| Task input |

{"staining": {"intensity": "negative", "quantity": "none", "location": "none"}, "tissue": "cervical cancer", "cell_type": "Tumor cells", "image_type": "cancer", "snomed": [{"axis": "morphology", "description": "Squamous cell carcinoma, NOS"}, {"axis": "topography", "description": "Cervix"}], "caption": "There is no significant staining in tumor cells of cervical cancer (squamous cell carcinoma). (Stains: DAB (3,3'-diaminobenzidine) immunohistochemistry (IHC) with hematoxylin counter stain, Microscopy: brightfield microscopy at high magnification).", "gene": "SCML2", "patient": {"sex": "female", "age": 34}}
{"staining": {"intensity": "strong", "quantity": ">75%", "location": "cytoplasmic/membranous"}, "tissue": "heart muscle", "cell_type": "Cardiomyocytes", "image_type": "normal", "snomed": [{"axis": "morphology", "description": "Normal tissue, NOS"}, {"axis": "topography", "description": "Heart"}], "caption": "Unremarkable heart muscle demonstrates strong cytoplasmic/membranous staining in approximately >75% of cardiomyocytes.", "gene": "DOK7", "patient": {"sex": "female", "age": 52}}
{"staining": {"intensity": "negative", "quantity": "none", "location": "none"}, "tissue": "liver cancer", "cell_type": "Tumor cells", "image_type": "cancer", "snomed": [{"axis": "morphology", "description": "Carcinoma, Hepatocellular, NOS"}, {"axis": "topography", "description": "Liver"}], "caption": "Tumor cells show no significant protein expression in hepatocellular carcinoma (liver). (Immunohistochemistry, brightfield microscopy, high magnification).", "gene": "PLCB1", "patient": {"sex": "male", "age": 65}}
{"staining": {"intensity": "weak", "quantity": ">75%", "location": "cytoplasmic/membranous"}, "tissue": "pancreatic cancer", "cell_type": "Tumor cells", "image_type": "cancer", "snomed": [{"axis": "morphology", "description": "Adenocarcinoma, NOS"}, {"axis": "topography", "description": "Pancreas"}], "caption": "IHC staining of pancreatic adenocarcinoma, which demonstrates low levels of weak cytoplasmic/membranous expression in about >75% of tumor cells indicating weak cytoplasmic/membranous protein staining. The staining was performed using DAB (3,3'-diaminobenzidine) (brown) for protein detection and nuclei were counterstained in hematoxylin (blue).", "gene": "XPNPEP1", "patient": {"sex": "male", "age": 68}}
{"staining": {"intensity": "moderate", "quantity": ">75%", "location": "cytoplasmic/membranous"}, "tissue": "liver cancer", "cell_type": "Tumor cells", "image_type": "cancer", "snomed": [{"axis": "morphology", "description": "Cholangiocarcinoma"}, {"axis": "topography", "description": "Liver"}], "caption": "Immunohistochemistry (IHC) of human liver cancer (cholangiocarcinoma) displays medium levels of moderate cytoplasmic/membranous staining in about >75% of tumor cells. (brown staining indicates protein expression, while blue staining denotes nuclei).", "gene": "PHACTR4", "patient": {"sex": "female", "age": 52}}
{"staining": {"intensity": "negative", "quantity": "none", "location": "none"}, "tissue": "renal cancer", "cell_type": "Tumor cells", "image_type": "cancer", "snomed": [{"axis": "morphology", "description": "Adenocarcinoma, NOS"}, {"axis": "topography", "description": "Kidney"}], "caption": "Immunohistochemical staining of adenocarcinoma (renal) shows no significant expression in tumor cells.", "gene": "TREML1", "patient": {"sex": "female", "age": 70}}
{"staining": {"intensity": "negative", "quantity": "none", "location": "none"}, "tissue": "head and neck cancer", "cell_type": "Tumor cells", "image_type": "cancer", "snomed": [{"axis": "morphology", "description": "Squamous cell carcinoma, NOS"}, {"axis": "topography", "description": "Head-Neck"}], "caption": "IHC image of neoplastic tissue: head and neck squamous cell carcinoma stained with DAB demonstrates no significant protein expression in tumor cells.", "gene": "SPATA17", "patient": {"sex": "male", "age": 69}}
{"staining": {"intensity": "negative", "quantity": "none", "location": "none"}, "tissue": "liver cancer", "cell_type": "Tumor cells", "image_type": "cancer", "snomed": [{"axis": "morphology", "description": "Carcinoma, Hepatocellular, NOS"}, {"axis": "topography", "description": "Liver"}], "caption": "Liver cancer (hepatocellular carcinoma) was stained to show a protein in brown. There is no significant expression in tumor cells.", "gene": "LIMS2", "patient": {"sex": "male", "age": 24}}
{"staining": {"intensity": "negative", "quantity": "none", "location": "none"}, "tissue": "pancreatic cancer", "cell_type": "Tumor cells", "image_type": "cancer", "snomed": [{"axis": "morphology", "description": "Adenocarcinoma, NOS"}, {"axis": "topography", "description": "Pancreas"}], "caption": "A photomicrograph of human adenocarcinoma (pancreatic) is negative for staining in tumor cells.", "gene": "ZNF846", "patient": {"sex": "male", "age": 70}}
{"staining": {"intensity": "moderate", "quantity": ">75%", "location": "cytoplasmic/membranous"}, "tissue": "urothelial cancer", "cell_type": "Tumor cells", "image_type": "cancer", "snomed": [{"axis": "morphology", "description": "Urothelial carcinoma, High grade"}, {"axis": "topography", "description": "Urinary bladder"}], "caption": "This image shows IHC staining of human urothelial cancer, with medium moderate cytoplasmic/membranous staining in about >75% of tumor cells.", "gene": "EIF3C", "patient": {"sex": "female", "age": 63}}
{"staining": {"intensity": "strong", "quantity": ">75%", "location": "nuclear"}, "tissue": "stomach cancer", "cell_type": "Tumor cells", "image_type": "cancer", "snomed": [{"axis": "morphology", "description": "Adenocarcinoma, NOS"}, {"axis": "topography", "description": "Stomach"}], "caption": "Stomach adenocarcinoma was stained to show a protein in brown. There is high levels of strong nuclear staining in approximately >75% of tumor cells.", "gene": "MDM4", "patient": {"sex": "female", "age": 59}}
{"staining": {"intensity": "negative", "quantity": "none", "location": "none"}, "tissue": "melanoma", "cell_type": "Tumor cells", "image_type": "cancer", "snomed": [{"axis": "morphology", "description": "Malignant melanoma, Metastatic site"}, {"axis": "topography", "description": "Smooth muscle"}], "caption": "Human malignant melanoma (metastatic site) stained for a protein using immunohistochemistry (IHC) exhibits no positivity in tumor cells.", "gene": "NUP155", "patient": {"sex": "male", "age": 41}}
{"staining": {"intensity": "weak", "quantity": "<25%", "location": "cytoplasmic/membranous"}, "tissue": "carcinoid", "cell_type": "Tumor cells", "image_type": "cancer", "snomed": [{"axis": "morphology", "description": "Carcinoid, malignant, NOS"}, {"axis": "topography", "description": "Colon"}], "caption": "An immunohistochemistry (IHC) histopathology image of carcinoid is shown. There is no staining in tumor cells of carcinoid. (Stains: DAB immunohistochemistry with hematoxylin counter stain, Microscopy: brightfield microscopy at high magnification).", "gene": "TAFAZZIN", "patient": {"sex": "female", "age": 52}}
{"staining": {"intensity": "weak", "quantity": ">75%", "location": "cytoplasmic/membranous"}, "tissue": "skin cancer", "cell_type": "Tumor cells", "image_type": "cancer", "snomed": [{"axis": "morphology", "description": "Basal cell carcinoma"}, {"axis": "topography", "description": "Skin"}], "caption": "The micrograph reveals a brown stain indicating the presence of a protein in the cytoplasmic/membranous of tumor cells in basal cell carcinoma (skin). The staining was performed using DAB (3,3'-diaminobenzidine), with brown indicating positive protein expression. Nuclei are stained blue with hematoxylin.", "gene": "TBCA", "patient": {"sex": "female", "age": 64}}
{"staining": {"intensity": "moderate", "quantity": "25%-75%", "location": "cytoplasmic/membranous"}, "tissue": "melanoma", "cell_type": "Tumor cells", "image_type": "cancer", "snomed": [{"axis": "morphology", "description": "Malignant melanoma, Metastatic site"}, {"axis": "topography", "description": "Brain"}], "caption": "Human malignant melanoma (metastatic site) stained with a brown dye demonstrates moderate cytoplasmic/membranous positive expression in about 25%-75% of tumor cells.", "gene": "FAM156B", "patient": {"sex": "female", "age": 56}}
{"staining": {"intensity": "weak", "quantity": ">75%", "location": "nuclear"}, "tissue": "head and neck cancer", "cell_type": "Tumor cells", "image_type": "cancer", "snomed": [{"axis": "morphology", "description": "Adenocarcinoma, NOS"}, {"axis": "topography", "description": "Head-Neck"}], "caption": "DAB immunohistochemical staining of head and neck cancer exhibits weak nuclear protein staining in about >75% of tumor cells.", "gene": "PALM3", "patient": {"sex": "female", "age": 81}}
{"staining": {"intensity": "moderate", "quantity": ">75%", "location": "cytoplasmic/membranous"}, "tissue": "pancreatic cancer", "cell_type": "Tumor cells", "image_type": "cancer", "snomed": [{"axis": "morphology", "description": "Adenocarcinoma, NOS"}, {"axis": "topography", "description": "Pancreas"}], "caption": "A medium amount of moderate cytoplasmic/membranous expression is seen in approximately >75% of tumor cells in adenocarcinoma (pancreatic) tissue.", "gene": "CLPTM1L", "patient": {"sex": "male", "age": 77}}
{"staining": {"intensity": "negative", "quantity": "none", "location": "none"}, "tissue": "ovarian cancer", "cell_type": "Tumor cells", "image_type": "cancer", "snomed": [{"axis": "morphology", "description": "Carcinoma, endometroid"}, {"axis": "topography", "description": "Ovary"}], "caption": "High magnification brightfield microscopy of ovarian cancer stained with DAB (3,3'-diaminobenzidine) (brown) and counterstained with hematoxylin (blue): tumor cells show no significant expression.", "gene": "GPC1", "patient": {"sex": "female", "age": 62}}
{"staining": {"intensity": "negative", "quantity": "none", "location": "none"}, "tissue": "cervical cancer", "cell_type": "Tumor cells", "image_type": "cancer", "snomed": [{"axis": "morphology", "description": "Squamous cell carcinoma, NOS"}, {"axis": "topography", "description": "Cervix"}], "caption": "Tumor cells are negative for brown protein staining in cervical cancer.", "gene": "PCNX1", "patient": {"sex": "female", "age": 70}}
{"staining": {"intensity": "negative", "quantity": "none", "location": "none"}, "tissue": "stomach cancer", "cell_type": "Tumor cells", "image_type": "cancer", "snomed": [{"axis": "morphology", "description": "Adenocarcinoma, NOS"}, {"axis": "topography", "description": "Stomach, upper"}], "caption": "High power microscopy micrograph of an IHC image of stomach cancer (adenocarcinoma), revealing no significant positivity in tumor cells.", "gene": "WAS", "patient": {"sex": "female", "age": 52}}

| Problem description |
In the data above, find the line that contains "photomicrograph of human" and the line that contains "site) stained for". Repeat exactly those lines and every line between them, and only those.

| Your response |
{"staining": {"intensity": "negative", "quantity": "none", "location": "none"}, "tissue": "pancreatic cancer", "cell_type": "Tumor cells", "image_type": "cancer", "snomed": [{"axis": "morphology", "description": "Adenocarcinoma, NOS"}, {"axis": "topography", "description": "Pancreas"}], "caption": "A photomicrograph of human adenocarcinoma (pancreatic) is negative for staining in tumor cells.", "gene": "ZNF846", "patient": {"sex": "male", "age": 70}}
{"staining": {"intensity": "moderate", "quantity": ">75%", "location": "cytoplasmic/membranous"}, "tissue": "urothelial cancer", "cell_type": "Tumor cells", "image_type": "cancer", "snomed": [{"axis": "morphology", "description": "Urothelial carcinoma, High grade"}, {"axis": "topography", "description": "Urinary bladder"}], "caption": "This image shows IHC staining of human urothelial cancer, with medium moderate cytoplasmic/membranous staining in about >75% of tumor cells.", "gene": "EIF3C", "patient": {"sex": "female", "age": 63}}
{"staining": {"intensity": "strong", "quantity": ">75%", "location": "nuclear"}, "tissue": "stomach cancer", "cell_type": "Tumor cells", "image_type": "cancer", "snomed": [{"axis": "morphology", "description": "Adenocarcinoma, NOS"}, {"axis": "topography", "description": "Stomach"}], "caption": "Stomach adenocarcinoma was stained to show a protein in brown. There is high levels of strong nuclear staining in approximately >75% of tumor cells.", "gene": "MDM4", "patient": {"sex": "female", "age": 59}}
{"staining": {"intensity": "negative", "quantity": "none", "location": "none"}, "tissue": "melanoma", "cell_type": "Tumor cells", "image_type": "cancer", "snomed": [{"axis": "morphology", "description": "Malignant melanoma, Metastatic site"}, {"axis": "topography", "description": "Smooth muscle"}], "caption": "Human malignant melanoma (metastatic site) stained for a protein using immunohistochemistry (IHC) exhibits no positivity in tumor cells.", "gene": "NUP155", "patient": {"sex": "male", "age": 41}}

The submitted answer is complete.